Post by Liz TuddenhamThe braid of the co-ax feeder is soldered to a tag on the steel plate,
but of course this is not in direct contact with the metal of the van
roof which forms the 'infinite' ground plane. The capacitance between
the steel plate and the van roof is about 120 pf, which has a reactance
of about 18 ohms at 72 Mc/s and half as much at 145 Mc/s. To balance
the feed point I have inserted a 120pf capacitor between the centre
conductor of the co-ax and the connection to the rod elements.
I'm not at all sure that this "balancing" capacitor is going to help
matters more than it hurts. It will probably increase the series
(capacitive) reactance of the antenna system as a whole, raising
the SWR and making life tougher on the radio.
Post by Liz TuddenhamIs this going to cause a shift in resonance that can be corrected by
adjusting the length of the elements (one of which is 'infinite' anyway)
or is it liable to upset everything.
I'd recommend leaving out the "balancing" capacitor, and simply
lengthening the rod element a bit. This would add some inductance
to the equation, and should help compensate somewhat for the
capacitance which appears in series with the "ground plane" leg
of the system.
Post by Liz Tuddenhamif the latter, is there a solution
that doesn't involve butchering the van roof?
Starting comments:
It could help you a lot if you can get access to a NanoVNA
(they're cheap) and "sweep" the actual impedance curve in
the frequency ranges you're interested in. This would give
you an accurate picture of what you're actually dealing with.
I'd be concerned that the magnets may not (depending on their
composition and thickness) be particularly conductive to RF...
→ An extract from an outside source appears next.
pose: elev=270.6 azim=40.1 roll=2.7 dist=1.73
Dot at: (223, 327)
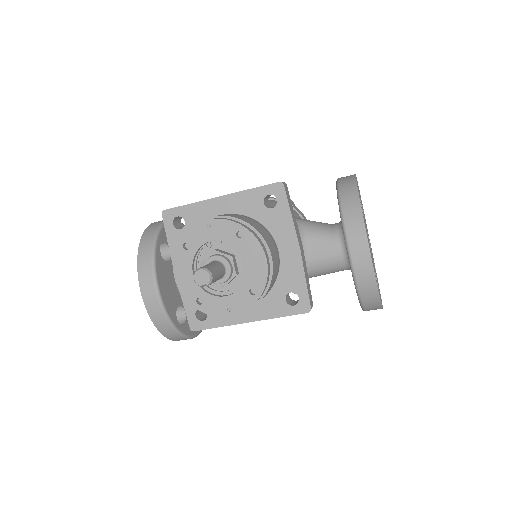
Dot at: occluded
there might be a lot of resistive loss there,
Possible fixes:
Bigger/thinner magnets? Get the real antenna base closer to the
roof metal that way.
Minimizing the gap in the RF path between coax and roof: Take the poly
disks off of the magnets temporarily. Get a sheet of thin copper
foil, and mount a layer of it on the bottom of each magnet, with a tab
out to the side. Solder some copper braid to this tab, and bring the
braid up to where your coax shield terminates, and solder there.
Then, put the poly disks back on the magnets (or use some
single-adhesive-side Teflon tape... thinner is better!). The closer
you can get the "real" RF ground path to the roof, the better.
You're likely to be dealing with a couple of confounding factors
in trying to get minimum SWR on this antenna. In theory a
quarter-wave radiator over an infinite ground plan will give
you a feedpoint Z of around 35 ohms (not a great match to
50-ohm coax, but most ham radios these days can handle that
sort of SWR without complaining). The roof metal, steel
plate, and magnets are probably not great RF conductors and
will add some resistive loss, which will push the feedpoint
Z upwards somewhat. So, if you compensate for the capacitive
parasitic by lengthening the quarter-wave radiator a bit, you
might end up fairly close to 50+0j to make your radio
quite happy with the situation.
Once again, I'd suggest investing in a NanoVNA if you don't
already have one. They're very handy and will let you
tweak and test your setup without putting your radio at any
risk.
A lot of hams around here operate VHF vehicle-mobile with a simple
wire whip with a magnetic-mount base only an inch or two across.
These don't provide a terribly-good "50 ohm" load to the radio... but
it's often a lot closer to 50 ohms than the miserable "rubber duck"
antennas with which the hand-held radios are being sold!